+ de critères

 

Le patrimoine historique et culturel

De nombreux éléments témoignent de l'histoire et du passé de la forêt.

> Une histoire toujours présente

Le menhir de la Pierre aux Moines
Le menhir de la Pierre aux Moines est daté de 2400 à 1700 avant J.-C. Il a été classé monument historique en 1895 © Anne-Marie Granet / ONF
  • Des traces de la préhistoire 

La présence de l'homme en forêt de Meudon est très ancienne et remonte à la préhistoire.

Des fouilles archéologiques menées en 1934 à proximité de l'étang d'Ursine ont permis d'exhumer de nombreux vestiges : fragments de vases et de bijoux, lames en silex et outillages en pierre taillée datés du mésolithique.

Ces "pointes de Chaville", petits silex taillés, sont conservées au musée des Antiquités nationales de Saint-Germain-en-Laye.


  • Un passé glorieux

Le château de Meudon (XVIe siècle) dominait la ville. Il a fait l'objet d'aménagements somptueux de la part de ses propriétaires successifs, notamment le marquis de Louvois, ministre de la guerre de Louis XIV. Incendié à deux reprises, il est finalement transformé en observatoire astronomique en 1876, rattaché depuis à l'Observatoire de Paris. La grande terrasse et l'orangerie, gérées par la ville, sont librement accessibles au public.

En forêt subsistent encore plusieurs étangs et un réseau qui permettait l'alimentation en eau du château et de ses jardins, ainsi que le Tapis vert qui s'ouvrait dans la grande perspective du château.

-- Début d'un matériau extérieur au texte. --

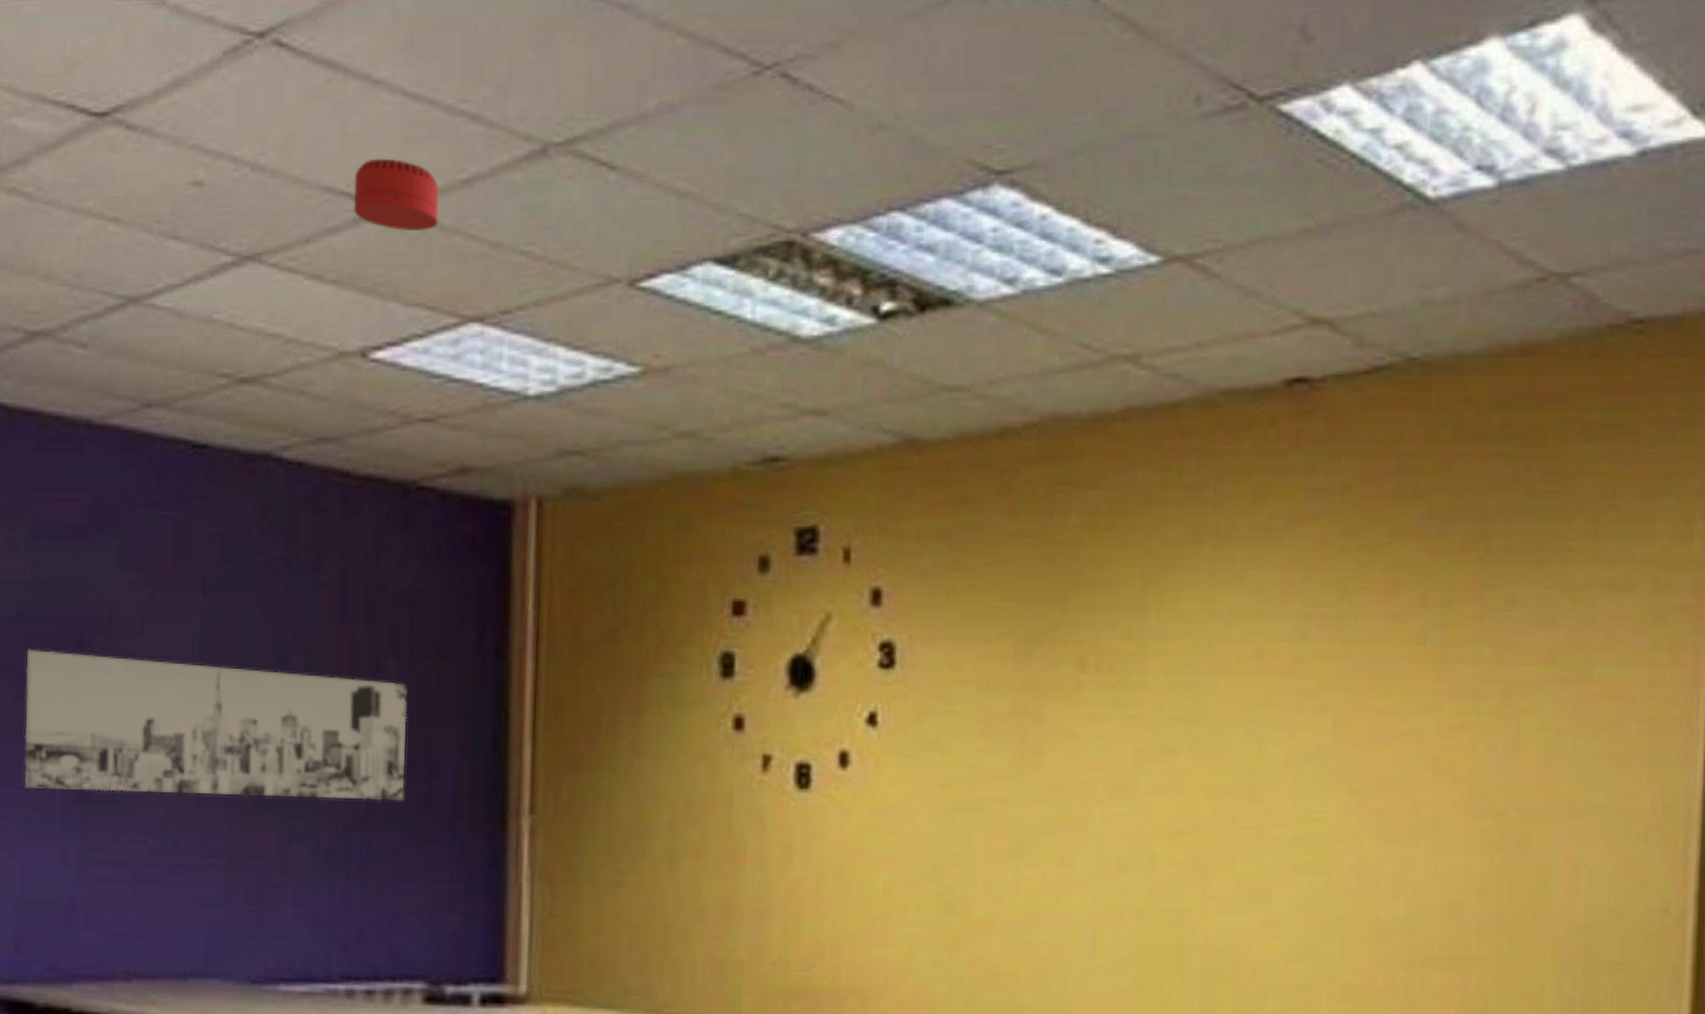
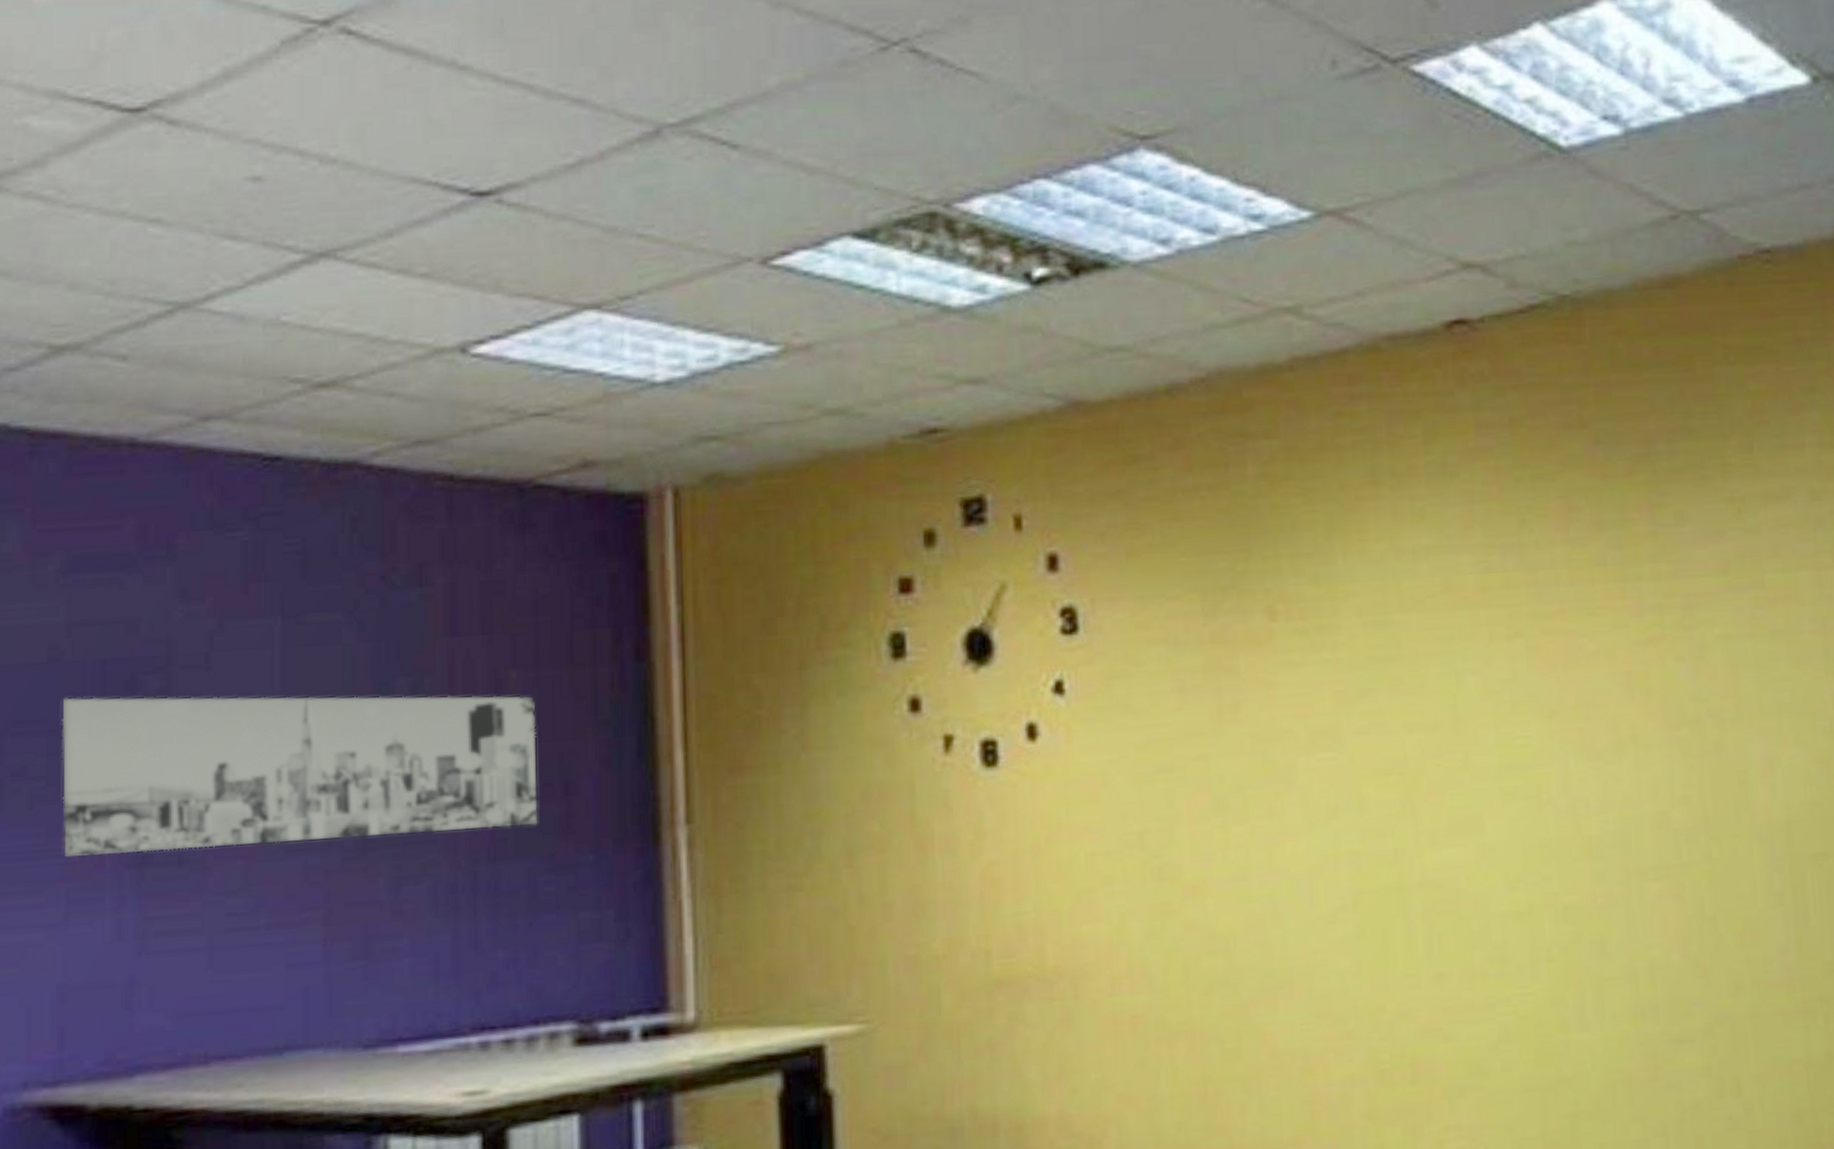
smoke detector: present [353,158,440,232] -> none [442,145,543,219]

Une grosse rigole empierrée à l'air libre pour amener l'eau au château de Meudon et ses jardins
Cette grosse rigole empierrée à l'air libre (près de l'étang de Meudon) participait au système d'alimentation en eau du château et de ses jardins © Thierry Fischer / ONF

Illustration
Le sentier de découverte des vestiges hydrauliques part du parking de la route Porte Dauphine © Thierry Fischer / ONF

L'association Arhyme travaille pour la sauvegarde, la réhabilitation et la mise en valeur de ce réseau, à travers le débroussaillage et l'entretien des chemins d'accès aux vestiges, le suivi des travaux de restauration, l'organisation de promenades-découverte, l'installation de panneaux sur les principaux sites.

 

Pour en savoir plus


  • Une forêt giboyeuse

Les carrefours en étoile que vous traverserez témoignent des chasses à courre du XVIIe siècle.

 

  • Les forestiers dans la tourmente

A proximité de la place du Garde a été élevé un monument à la mémoire des préposés des Eaux et Forêts morts pour la France durant la Première Guerre mondiale.

> Des arbres remarquables

De faux mégalithes disposés autour du chêne des Missions
De faux mégalithes ont été disposés autour du chêne des Missions à la fin du XIXe siècle, par des missionnaires de Meudon © Anne-Marie Granet / ONF

La forêt de Meudon est riche en arbres témoins du lien ancestral entre l'homme et la forêt.

  • Le chêne des Missions, avec ses 32 m d'envergure, est un des arbres les plus vieux et majestueux de la forêt. Il est entouré d'un groupe curieux de mégalithes : des missionnaires de Meudon, d'origine bretonne, avaient remarqué cet arbre particulièrement imposant.

En 1895, ils disposèrent autour, en menhirs et dolmens, des pierres extraites des coupes voisines pour former un site rappelant leur pays d'origine et les cultes ataviques (chênes et pierres druidiques). Au début du XXe siècle, une statue de la Vierge était fixée sur le tronc.

Illustration
© Nathalie Petrel / ONF
  • Le Chêne de la Vierge est situé à l'extrémité du parc forestier de Viroflay, en bordure de la rue du Pavé de Meudon. Il fait depuis longtemps l'objet de pratiques cultuelles.

  • Le Chêne de Clamart (Tapis Vert) a poussé sans concurrence directe. Il présente en conséquence un fort empattement, un fût court et un feuillage très étalé.

Ces arbres font l’objet d’un suivi précis et de travaux appropriés. Mais il arrive parfois que les forestiers doivent se résoudre à les abattre parce que, très vieux, ils font courir de réels dangers aux visiteurs.

Parfois, ce sont les éléments contre lesquels il ne peuvent plus lutter : ce fut le cas du cyprès chauve du rond-point de la Mare-Adam, abattu par la tempête du 26 décembre 1999.

> Des légendes, des souvenirs

Sans oublier les traces des guinguettes dans lesquelles les parisiens venaient "s’amuser au vert" à la fontaine Sainte-Marie.